*TO DO*. Copy every row from the one containing "pose: elev=283.8 azim=155.8" down to the one containing "Dot at: (224, 292)", keeping both of those rows, and leave the pictures out.

##### RECORD EXCERPTS

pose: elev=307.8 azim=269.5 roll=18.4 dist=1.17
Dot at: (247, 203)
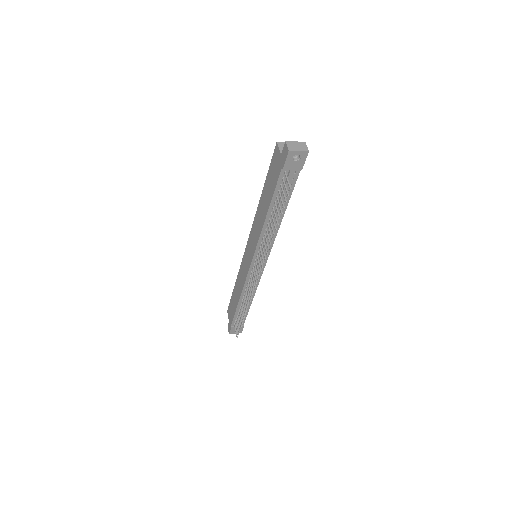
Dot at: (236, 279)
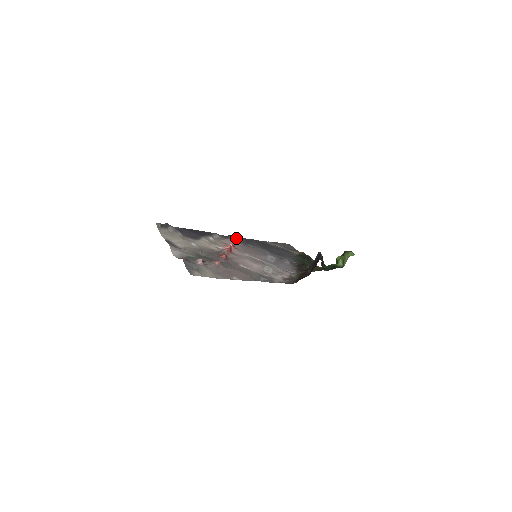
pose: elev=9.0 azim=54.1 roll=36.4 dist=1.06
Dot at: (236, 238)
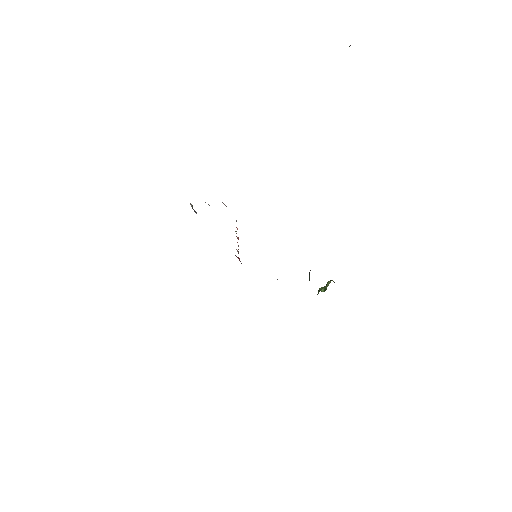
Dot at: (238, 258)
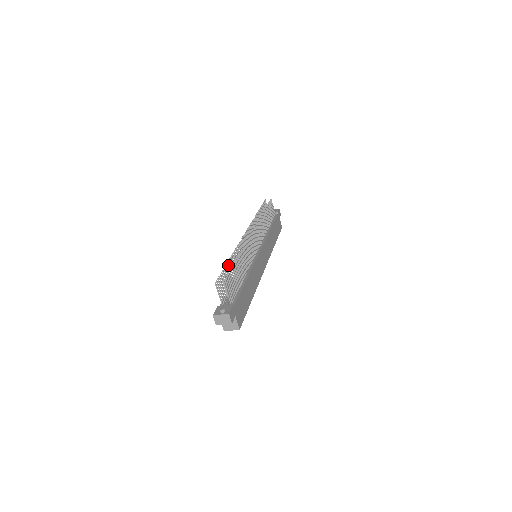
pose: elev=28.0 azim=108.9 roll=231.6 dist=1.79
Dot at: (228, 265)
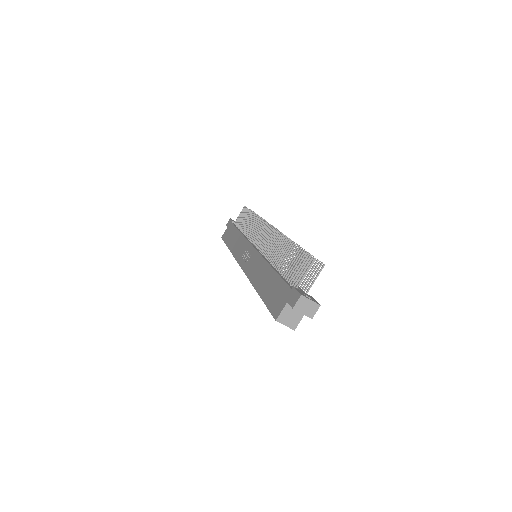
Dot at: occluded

##########
##### RECORD EXCERPTS

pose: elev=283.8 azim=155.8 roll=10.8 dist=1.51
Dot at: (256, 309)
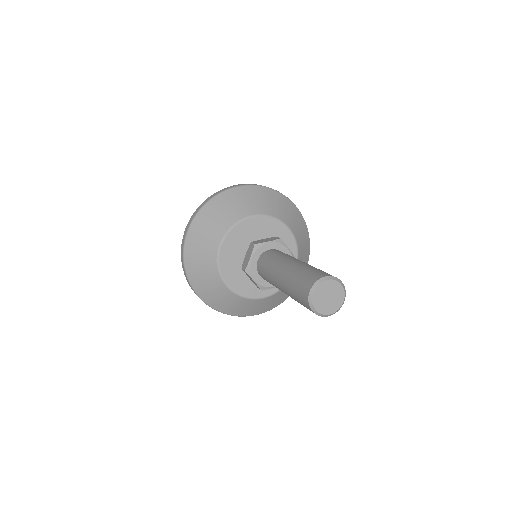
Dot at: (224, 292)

##########

*CORRECT RESULT*.
pose: elev=283.8 azim=155.8 roll=10.8 dist=1.51
Dot at: (256, 309)
Dot at: (224, 292)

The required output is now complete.